Have I ever told the story of the time we threw a post-college house party and one of my friends had taken charge of making the mix CD for it, and as the night wore along I kept stopping in my tracks as each new song would start, so that I could tell whoever was within earshot “I love this song!!!” as if it were fortuitous serendipity influencing the whims of a DJ, and not a mix my friend had specifically put together based on solicited input including my own? Good times.

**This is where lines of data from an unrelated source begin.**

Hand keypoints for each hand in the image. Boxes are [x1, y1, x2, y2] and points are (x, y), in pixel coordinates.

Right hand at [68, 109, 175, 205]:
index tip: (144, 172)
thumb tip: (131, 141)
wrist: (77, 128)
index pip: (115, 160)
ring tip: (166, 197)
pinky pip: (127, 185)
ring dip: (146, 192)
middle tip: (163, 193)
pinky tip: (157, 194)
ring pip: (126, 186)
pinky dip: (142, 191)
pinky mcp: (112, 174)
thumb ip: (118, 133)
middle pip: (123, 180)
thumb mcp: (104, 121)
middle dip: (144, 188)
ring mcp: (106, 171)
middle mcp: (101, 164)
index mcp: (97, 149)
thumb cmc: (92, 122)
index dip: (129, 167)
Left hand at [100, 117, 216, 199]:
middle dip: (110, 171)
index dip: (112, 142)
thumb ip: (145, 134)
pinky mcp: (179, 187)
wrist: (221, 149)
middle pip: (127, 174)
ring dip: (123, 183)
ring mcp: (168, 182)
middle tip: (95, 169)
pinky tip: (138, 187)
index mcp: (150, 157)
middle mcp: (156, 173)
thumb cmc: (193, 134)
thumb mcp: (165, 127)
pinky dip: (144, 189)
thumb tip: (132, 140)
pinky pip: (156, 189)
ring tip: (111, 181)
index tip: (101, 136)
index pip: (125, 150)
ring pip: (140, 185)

Anyway, the bittersweet part for me in reading a 90’s rundown like this is how those musical artifacts are gone from my life now. Because they were never really mine to begin with. One of the things I really like about the typical American college experience is how communal everything is. If one person has a car, then a circle of, like, four to seven friends has access to transportation as needed. Most roommates are pretty good about sharing the comforts of home, which was definitely true in my case, and lucky for me that it was. I never really acquired a ton of stuff as a teenager, and I prided myself on being able to move back and forth from campus to my parents’ every a few times each year with a minimal load of belongings. My roommate was kind of the opposite, and he had every dorm amenity imaginable: a tv, a nicer stereo than mine, a video game system, a VCR, a microwave oven, a mini-fridge, &c. &c. With the exception of my clothes and my books, everything in our dorm room not furnished by the office of residence life belonged to my roommate, from the halogen floor lamp to the Brita water filter pitcher. And that was fine by me! I was welcome to use any and all of it (assuming my roommate wasn’t already doing so) and at the same time I was traveling light through life. I thought it was a pretty good deal.

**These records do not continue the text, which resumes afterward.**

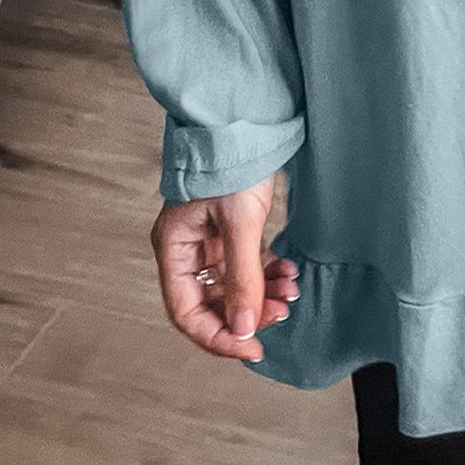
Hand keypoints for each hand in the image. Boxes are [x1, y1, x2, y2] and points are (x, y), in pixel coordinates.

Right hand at [151, 177, 299, 362]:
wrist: (247, 117)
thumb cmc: (230, 160)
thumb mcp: (239, 222)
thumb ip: (242, 278)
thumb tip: (243, 328)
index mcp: (173, 247)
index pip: (186, 311)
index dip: (217, 336)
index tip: (250, 347)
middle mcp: (187, 247)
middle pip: (212, 301)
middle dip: (246, 311)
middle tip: (280, 313)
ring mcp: (209, 239)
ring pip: (233, 285)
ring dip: (261, 293)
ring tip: (290, 292)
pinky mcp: (231, 229)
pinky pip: (246, 265)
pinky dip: (267, 273)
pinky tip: (288, 272)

But the downside, as I say, is that when school was over and we went our separate ways, the big binder full of CDs with the movie soundtracks and the old Monty Python comedy albums and the mid-90’s output of R.E.M. and all certainly wasn’t coming with me. I have my own area rugs and coffee maker now, but those things strike me as grown-up necessities. I could, in theory, go and electronically purchase and download (or, if I was feeling ambitious, physically locate and obtain) as many of the classic mainstays of the old college soundtrack as I care to, but that on the other hand strikes me as an indulgence too far. Ah well. The memories will have to suffice, which is fine, since I know all the words to all the songs by heart.